> **Brief**: Your reply should consist solely of the lines from the one containing "たらどうなるでしょうか。当然ＡさんはＢさんと土地の所有権の移" through the end of the data, restated word for word.

> **Input**:
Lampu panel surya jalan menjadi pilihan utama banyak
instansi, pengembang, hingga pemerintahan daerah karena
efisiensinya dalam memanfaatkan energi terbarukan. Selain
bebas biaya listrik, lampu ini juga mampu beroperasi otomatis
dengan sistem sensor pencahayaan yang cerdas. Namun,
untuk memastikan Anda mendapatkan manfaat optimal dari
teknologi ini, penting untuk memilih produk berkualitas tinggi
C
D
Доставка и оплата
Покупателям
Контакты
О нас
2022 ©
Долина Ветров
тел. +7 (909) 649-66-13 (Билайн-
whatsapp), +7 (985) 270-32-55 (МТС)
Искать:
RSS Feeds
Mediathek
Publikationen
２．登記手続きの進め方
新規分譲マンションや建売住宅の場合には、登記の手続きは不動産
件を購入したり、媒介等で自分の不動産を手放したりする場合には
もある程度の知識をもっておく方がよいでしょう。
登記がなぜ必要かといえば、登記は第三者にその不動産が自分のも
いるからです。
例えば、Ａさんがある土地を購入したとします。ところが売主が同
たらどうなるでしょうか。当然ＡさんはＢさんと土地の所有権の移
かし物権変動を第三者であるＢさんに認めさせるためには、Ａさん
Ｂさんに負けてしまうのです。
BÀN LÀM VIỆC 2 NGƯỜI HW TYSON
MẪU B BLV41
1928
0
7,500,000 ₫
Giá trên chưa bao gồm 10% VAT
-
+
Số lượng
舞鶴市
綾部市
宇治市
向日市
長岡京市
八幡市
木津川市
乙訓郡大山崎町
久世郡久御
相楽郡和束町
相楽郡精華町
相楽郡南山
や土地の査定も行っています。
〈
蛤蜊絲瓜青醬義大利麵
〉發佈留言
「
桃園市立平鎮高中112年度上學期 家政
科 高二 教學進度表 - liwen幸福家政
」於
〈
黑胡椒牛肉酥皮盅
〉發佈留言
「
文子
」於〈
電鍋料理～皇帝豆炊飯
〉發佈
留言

> **Result of the task**:
たらどうなるでしょうか。当然ＡさんはＢさんと土地の所有権の移
かし物権変動を第三者であるＢさんに認めさせるためには、Ａさん
Ｂさんに負けてしまうのです。
BÀN LÀM VIỆC 2 NGƯỜI HW TYSON
MẪU B BLV41
1928
0
7,500,000 ₫
Giá trên chưa bao gồm 10% VAT
-
+
Số lượng
舞鶴市
綾部市
宇治市
向日市
長岡京市
八幡市
木津川市
乙訓郡大山崎町
久世郡久御
相楽郡和束町
相楽郡精華町
相楽郡南山
や土地の査定も行っています。
〈
蛤蜊絲瓜青醬義大利麵
〉發佈留言
「
桃園市立平鎮高中112年度上學期 家政
科 高二 教學進度表 - liwen幸福家政
」於
〈
黑胡椒牛肉酥皮盅
〉發佈留言
「
文子
」於〈
電鍋料理～皇帝豆炊飯
〉發佈
留言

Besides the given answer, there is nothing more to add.